Enterprise Edition gating is more aggressive than the README suggests. Features like SSO, RBAC, usage analytics, custom code execution (for PII scrubbing or query filtering), and whitelabeling all require commercial licensing. The open-source version gives you RAG and connectors, but production-critical capabilities for real organizations sit behind a paywall. If your compliance team requires SSO and audit logs—and whose doesn't—you're in a sales conversation, not evaluating open source. The code is available, but the governance features aren't.

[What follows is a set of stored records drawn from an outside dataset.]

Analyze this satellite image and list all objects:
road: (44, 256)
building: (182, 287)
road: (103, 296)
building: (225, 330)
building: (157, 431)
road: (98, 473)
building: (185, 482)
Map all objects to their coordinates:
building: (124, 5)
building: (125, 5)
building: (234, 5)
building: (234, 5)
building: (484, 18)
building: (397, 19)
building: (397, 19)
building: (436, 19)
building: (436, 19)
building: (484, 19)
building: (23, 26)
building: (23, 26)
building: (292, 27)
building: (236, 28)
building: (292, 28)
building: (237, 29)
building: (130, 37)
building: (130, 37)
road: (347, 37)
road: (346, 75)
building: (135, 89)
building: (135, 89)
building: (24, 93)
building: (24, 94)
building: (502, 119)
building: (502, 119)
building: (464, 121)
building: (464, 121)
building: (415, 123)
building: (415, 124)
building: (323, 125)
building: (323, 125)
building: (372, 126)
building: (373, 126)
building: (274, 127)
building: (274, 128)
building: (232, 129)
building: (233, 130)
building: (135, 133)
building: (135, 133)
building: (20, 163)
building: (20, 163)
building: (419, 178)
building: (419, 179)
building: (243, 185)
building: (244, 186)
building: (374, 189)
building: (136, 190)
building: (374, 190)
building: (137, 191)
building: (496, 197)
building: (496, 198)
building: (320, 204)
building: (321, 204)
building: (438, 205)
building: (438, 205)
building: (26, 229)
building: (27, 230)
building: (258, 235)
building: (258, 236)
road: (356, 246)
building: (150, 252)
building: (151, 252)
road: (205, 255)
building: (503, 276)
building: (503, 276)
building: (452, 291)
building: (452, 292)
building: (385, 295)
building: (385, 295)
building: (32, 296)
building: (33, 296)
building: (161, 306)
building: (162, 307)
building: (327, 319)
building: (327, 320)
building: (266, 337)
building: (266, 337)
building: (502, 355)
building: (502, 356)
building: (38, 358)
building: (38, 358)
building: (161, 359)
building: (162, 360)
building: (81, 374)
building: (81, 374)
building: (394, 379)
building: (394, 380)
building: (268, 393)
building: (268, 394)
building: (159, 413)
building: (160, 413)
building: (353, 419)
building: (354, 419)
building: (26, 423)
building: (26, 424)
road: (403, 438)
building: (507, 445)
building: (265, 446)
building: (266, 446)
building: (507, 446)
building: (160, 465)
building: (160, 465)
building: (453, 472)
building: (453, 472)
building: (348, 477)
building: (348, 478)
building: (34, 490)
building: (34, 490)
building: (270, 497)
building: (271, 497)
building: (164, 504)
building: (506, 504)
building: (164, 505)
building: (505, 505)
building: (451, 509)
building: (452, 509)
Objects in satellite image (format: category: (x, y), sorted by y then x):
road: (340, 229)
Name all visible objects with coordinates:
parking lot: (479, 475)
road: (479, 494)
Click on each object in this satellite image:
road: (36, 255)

Budget accordingly, or be prepared to build access control yourself.
Verdict
Use if: You're an organization that needs ChatGPT-grade AI chat over proprietary data with data sovereignty requirements, you have the infrastructure expertise to run multi-container deployments with vector databases and message queues, or you specifically need hybrid search capabilities for research-heavy workloads where pure vector similarity fails. Onyx shines when you need 10+ data source connectors, agentic capabilities with external tool execution, and the flexibility to swap LLM providers without vendor lock-in. Skip if: You want simple LLM chat without document retrieval (Open-WebUI is half the complexity), you're a solo developer or small team without ops resources to manage six+ services, you need enterprise features like SSO/RBAC but can't justify commercial licensing (just use ChatGPT Enterprise), or you're building a custom AI application from code (LangChain gives you more control). Onyx targets the middle ground: teams with proprietary data, infrastructure capacity, and requirements that commercial platforms can't meet.